Solved – Convolutional network – how to choose output channels number, stride and padding

classificationconv-neural-networkconvolution

I am trying to create a convolutional network for image classification problem. I am using PyTorch but I have troubles in understending the implementation of their 2D convolutional layer. I understand that in my case there are going to be 3 input channels (RGB) but what about the output ones? How do I know how many of them are supposed to be there? Is there any corelation with the output number and input number or the filter kernel size?

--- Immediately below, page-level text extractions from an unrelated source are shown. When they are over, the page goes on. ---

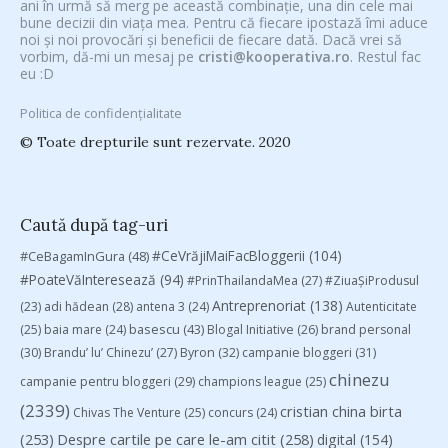
ani în urmă să merg pe această combinație, una din cele mai
bune decizii din viața mea. Pentru că fiecare ipostază îmi aduce
noi și noi provocări și beneficii de fiecare dată. Dacă vrei să
vorbim, dă-mi un mesaj pe
cristi@kooperativa.ro
. Restul fac
eu :D
Politica de confidențialitate
© Toate drepturile sunt rezervate. 2020
Caută după tag-uri
#CeVrăjiMaiFacBloggerii
(104)
#CeBagamInGura
(48)
#PoateVăInteresează
(94)
#PrinThailandaMea
(27)
#ZiuaȘiProdusul
Antreprenoriat
(138)
(23)
adi hădean
(28)
antena 3
(24)
Autenticitate
basescu
(43)
(25)
baia mare
(24)
Blogal Initiative
(26)
brand personal
(30)
Brandu’ lu’ Chinezu’
(27)
Byron
(32)
campanie bloggeri
(31)
chinezu
campanie pentru bloggeri
(29)
champions league
(25)
(2339)
cristian china birta
Chivas The Venture
(25)
concurs
(24)
(253)
Despre cartile pe care le-am citit
(258)
digital
(154)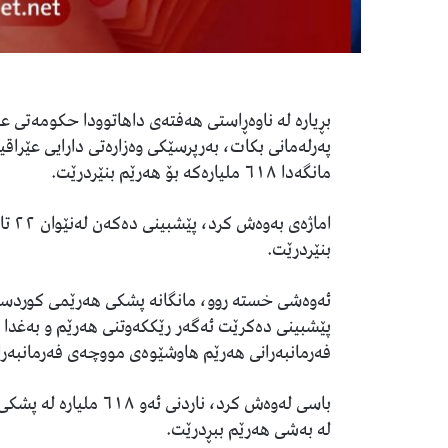
بڕیارە لە ناوەڕاستى هەفتەی داهاتوودا حکومەتى عێ
مانگەدا ٦١٨ ملیارەکە بۆ هەرێم بنێردرێت.
بنێردرێت.
ئەوەشی خستە روو، مانگانە پشکى هەرێمى کوردستا
پێشبینى دەکرێت ئەگەر رێککەوتنى هەرێم و بەغد
فەرمانبەرانى هەرێم هاوشێوەى مووچەى فەرمانبەرا
باسی لەوەش کرد، ناردن
لە بەشى هەرێم ببڕدرێت.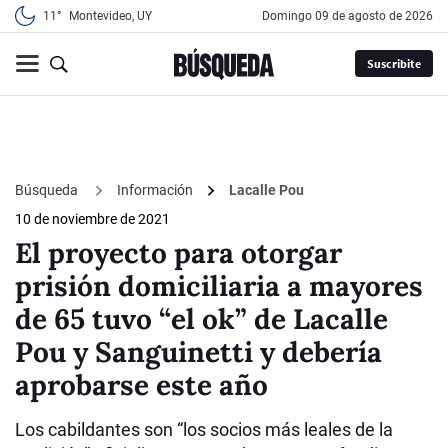
11°
Montevideo, UY
domingo 09 de agosto de 2026
Suscribite
Búsqueda
Información
Lacalle Pou
10 de noviembre de 2021
El proyecto para otorgar
prisión domiciliaria a mayores
de 65 tuvo “el ok” de Lacalle
Pou y Sanguinetti y debería
aprobarse este año
Los cabildantes son “los socios más leales de la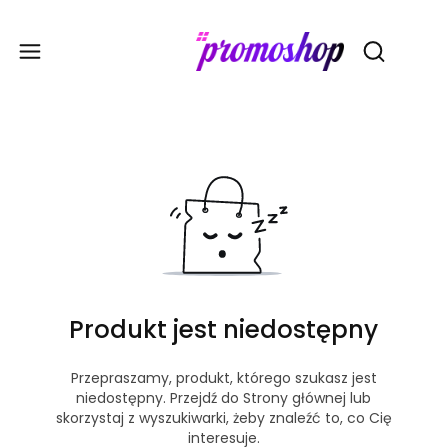
Gadże
Otwórz wy
Produkt jest niedostępny
Przepraszamy, produkt, którego szukasz jest
niedostępny. Przejdź do Strony głównej lub
skorzystaj z wyszukiwarki, żeby znaleźć to, co Cię
interesuje.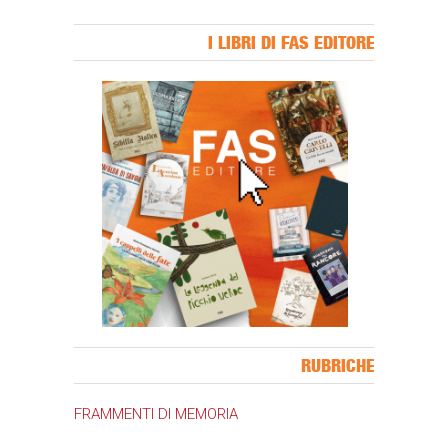
I LIBRI DI FAS EDITORE
Banner Slice
RUBRICHE
FRAMMENTI DI MEMORIA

Also I found a code where the convolution is implemented with following parameters and a comment:

nn.Conv2d(3, 20, (5,5))
# img 3 * 32 * 32 -> img 20 * 28 * 28

Is there any reason they chose 20? What's with the 28? I don't get how they came up with this number.

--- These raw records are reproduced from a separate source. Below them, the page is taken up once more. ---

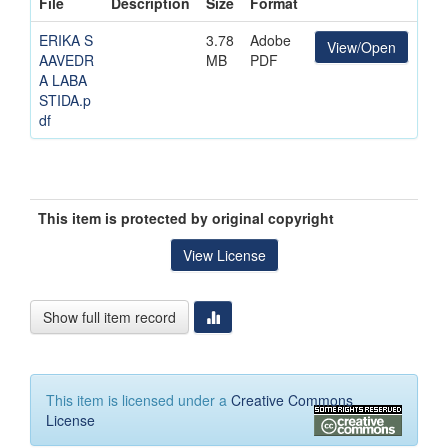
File
Description
Size
Format
ERIKA S
3.78
Adobe
View/Open
AAVEDR
MB
PDF
A LABA
STIDA.p
df
This item is protected by original copyright
View License
Show full item record
This item is licensed under a
Creative Commons
License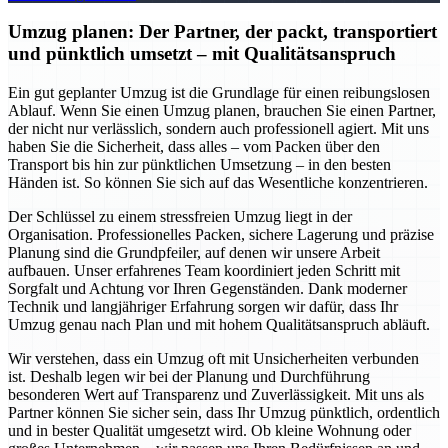
Umzug planen: Der Partner, der packt, transportiert
und pünktlich umsetzt – mit Qualitätsanspruch
Ein gut geplanter Umzug ist die Grundlage für einen reibungslosen
Ablauf. Wenn Sie einen Umzug planen, brauchen Sie einen Partner,
der nicht nur verlässlich, sondern auch professionell agiert. Mit uns
haben Sie die Sicherheit, dass alles – vom Packen über den
Transport bis hin zur pünktlichen Umsetzung – in den besten
Händen ist. So können Sie sich auf das Wesentliche konzentrieren.
Der Schlüssel zu einem stressfreien Umzug liegt in der
Organisation. Professionelles Packen, sichere Lagerung und präzise
Planung sind die Grundpfeiler, auf denen wir unsere Arbeit
aufbauen. Unser erfahrenes Team koordiniert jeden Schritt mit
Sorgfalt und Achtung vor Ihren Gegenständen. Dank moderner
Technik und langjähriger Erfahrung sorgen wir dafür, dass Ihr
Umzug genau nach Plan und mit hohem Qualitätsanspruch abläuft.
Wir verstehen, dass ein Umzug oft mit Unsicherheiten verbunden
ist. Deshalb legen wir bei der Planung und Durchführung
besonderen Wert auf Transparenz und Zuverlässigkeit. Mit uns als
Partner können Sie sicher sein, dass Ihr Umzug pünktlich, ordentlich
und in bester Qualität umgesetzt wird. Ob kleine Wohnung oder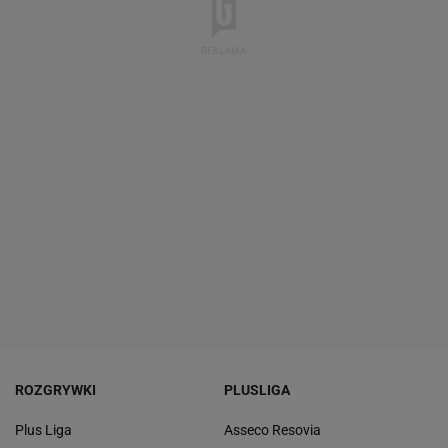
ROZGRYWKI
PLUSLIGA
Plus Liga
Asseco Resovia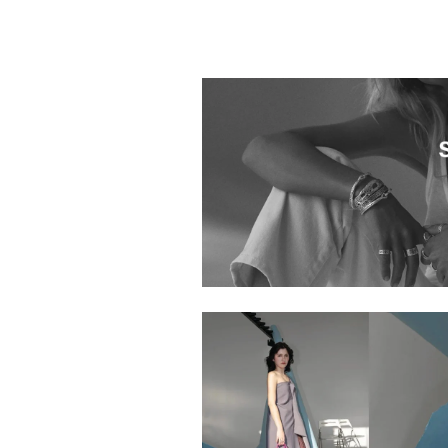
H.P.FRANCE Boutique 西宮店
1049501.2611007.0006
1049501.2610007.0006
goldie H.P.FRANCE 二子玉川店
1049501.2610107.0010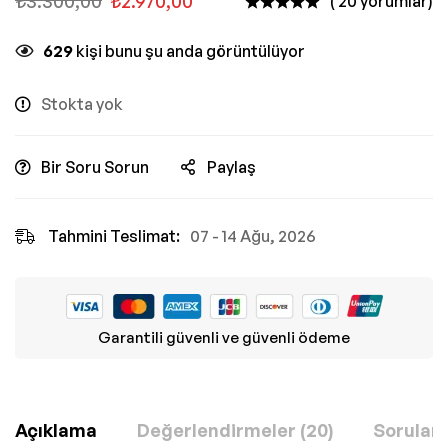
₺
3.300,00
₺
2.970,00
( 20 yorumlar)
629
kişi bunu şu anda görüntülüyor
Stokta yok
Bir Soru Sorun
Paylaş
Tahmini Teslimat:
07 - 14 Ağu, 2026
Garantili güvenli ve güvenli ödeme
Açıklama
Değerlendirmeler (20)
Sorular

Another problem is with other hyperparameters like stride or padding. Is there any way or maybe some best practices to choose these parameters "correctly"?

Some help would be very appreciated.

Best Answer

The 28 refers to the new dimensions of the images. It equals 28 because there is no padding and you have a 5x5 kernel, so you loose 2 pixels left, right, top and bottom. In order to keep the width and height the same, you would add a padding of 2. Since they chose 20 as the dimension of the output channels, there are now 20 instead of 3.

In deep learning in general:

  1. some parameters are highly important (learning rate), while some others are almost irrelevant (sometimes). Things like the exact number of channels might sometimes tend to be in the latter group, e.g. 32 channels vs. 28, not really a big deal.

but

  1. When paper $i+1$ claims to improve over papers $\{1,...,i-1\}$ by marginally improving some performance metric, often just doing thorough parameter tuning on the earlier papers would have helped more.

So, yes, these variables matter, but they kind of don't. As long as you don't choose really wild/extreme values for these parameters you'll probably be fine.

In articular, the number of "channels" / "filters" , and stride and padding is usually done by: 1) follow existing settings used by other papers because they claim to be good, or 2) try a few settings and compare via some ultimate performance metric, 3) when possible, don't force yourself into choosing one single value, i.e. randomize over some range of those values.